### Try it
Scan the entries that follow and copy out every line containing "parent".

### Source material
:::::

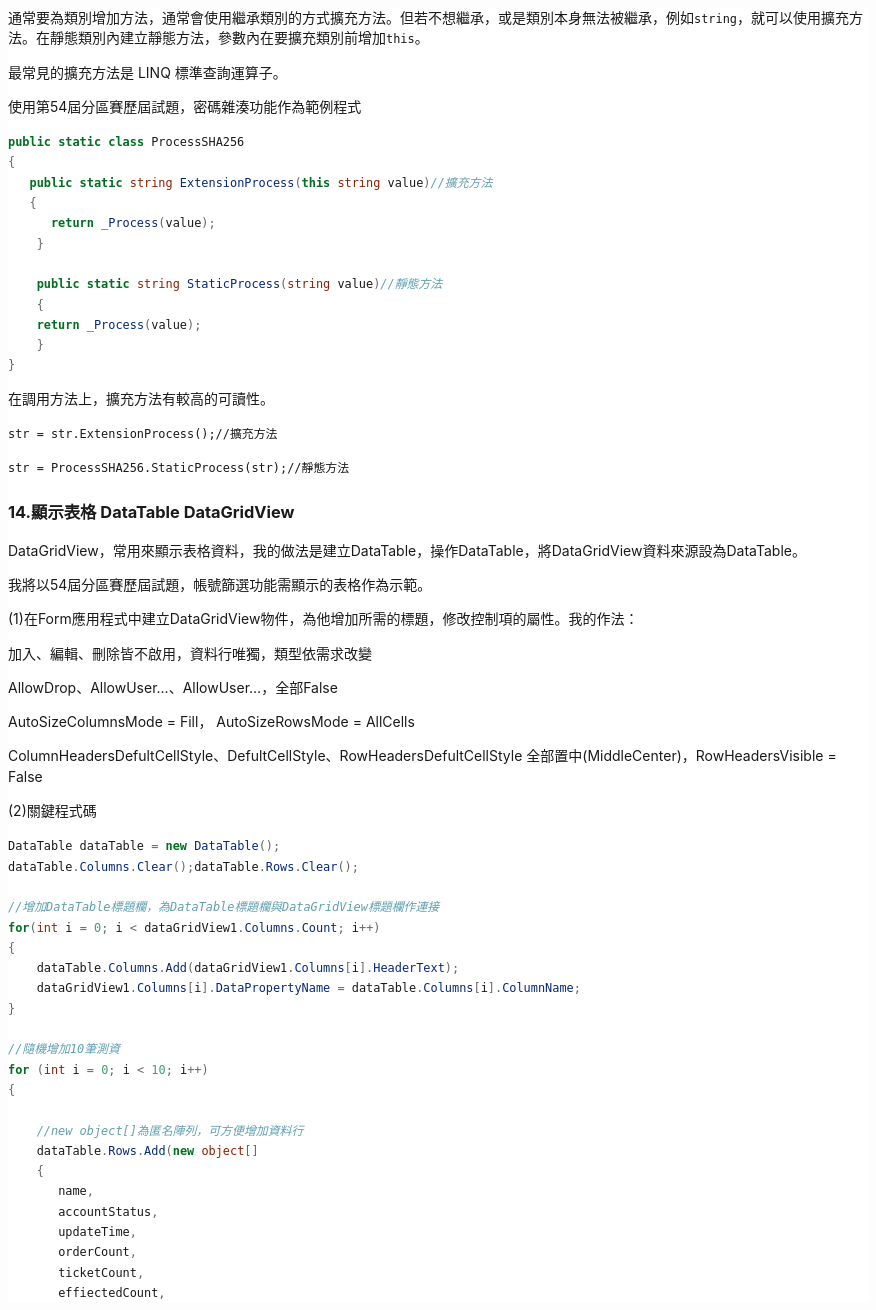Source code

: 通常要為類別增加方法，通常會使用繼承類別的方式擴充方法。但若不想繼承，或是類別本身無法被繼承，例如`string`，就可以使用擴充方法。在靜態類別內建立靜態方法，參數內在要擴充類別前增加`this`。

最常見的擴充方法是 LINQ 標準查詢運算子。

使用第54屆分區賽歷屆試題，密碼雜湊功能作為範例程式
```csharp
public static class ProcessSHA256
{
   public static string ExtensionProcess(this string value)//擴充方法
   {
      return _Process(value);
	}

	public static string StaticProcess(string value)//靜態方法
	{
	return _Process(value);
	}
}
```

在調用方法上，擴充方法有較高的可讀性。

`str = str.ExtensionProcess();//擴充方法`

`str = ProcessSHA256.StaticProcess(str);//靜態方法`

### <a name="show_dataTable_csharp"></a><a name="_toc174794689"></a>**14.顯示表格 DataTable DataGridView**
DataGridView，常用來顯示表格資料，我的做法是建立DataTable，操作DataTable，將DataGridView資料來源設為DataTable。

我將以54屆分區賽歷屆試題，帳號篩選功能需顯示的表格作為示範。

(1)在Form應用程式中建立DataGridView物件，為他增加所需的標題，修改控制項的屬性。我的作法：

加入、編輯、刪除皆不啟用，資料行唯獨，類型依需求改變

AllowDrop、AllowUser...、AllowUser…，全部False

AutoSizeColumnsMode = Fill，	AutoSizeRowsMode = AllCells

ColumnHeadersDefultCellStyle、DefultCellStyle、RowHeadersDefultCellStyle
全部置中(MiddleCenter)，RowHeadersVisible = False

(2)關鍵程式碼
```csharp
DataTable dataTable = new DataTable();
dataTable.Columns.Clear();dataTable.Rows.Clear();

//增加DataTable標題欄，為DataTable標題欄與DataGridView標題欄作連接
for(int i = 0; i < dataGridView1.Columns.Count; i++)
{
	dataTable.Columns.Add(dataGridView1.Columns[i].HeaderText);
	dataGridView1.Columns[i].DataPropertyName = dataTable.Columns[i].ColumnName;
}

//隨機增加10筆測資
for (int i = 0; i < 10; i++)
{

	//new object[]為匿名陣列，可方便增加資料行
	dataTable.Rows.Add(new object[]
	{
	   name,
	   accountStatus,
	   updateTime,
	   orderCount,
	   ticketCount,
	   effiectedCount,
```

:::::

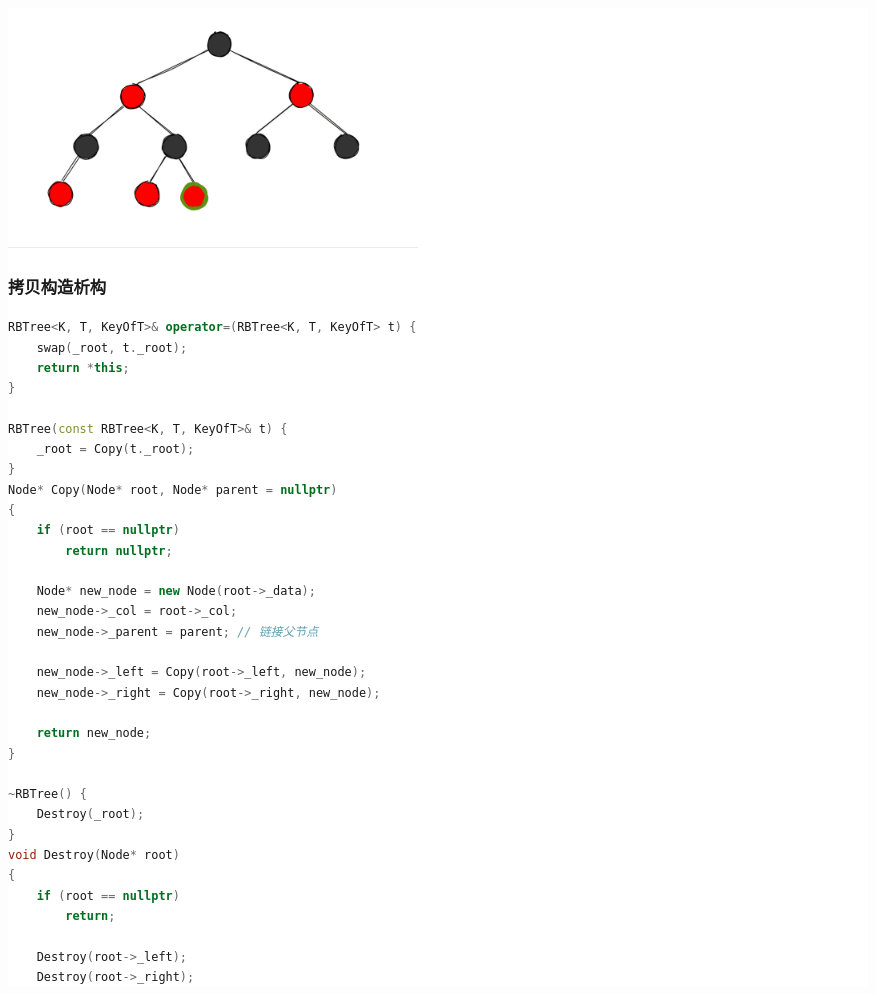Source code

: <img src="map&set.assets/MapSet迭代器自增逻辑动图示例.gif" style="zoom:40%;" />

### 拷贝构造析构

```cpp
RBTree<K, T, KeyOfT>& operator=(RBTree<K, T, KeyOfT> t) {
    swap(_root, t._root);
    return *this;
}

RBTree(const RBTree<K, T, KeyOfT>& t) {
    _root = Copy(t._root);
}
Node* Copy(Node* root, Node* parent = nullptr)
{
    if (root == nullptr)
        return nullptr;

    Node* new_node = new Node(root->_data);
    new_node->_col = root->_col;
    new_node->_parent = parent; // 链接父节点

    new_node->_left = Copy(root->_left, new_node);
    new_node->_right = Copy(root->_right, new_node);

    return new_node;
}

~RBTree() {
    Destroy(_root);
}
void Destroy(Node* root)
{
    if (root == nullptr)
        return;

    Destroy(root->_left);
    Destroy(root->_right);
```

:::::

### Written reply
Node* Copy(Node* root, Node* parent = nullptr)
    new_node->_parent = parent; // 链接父节点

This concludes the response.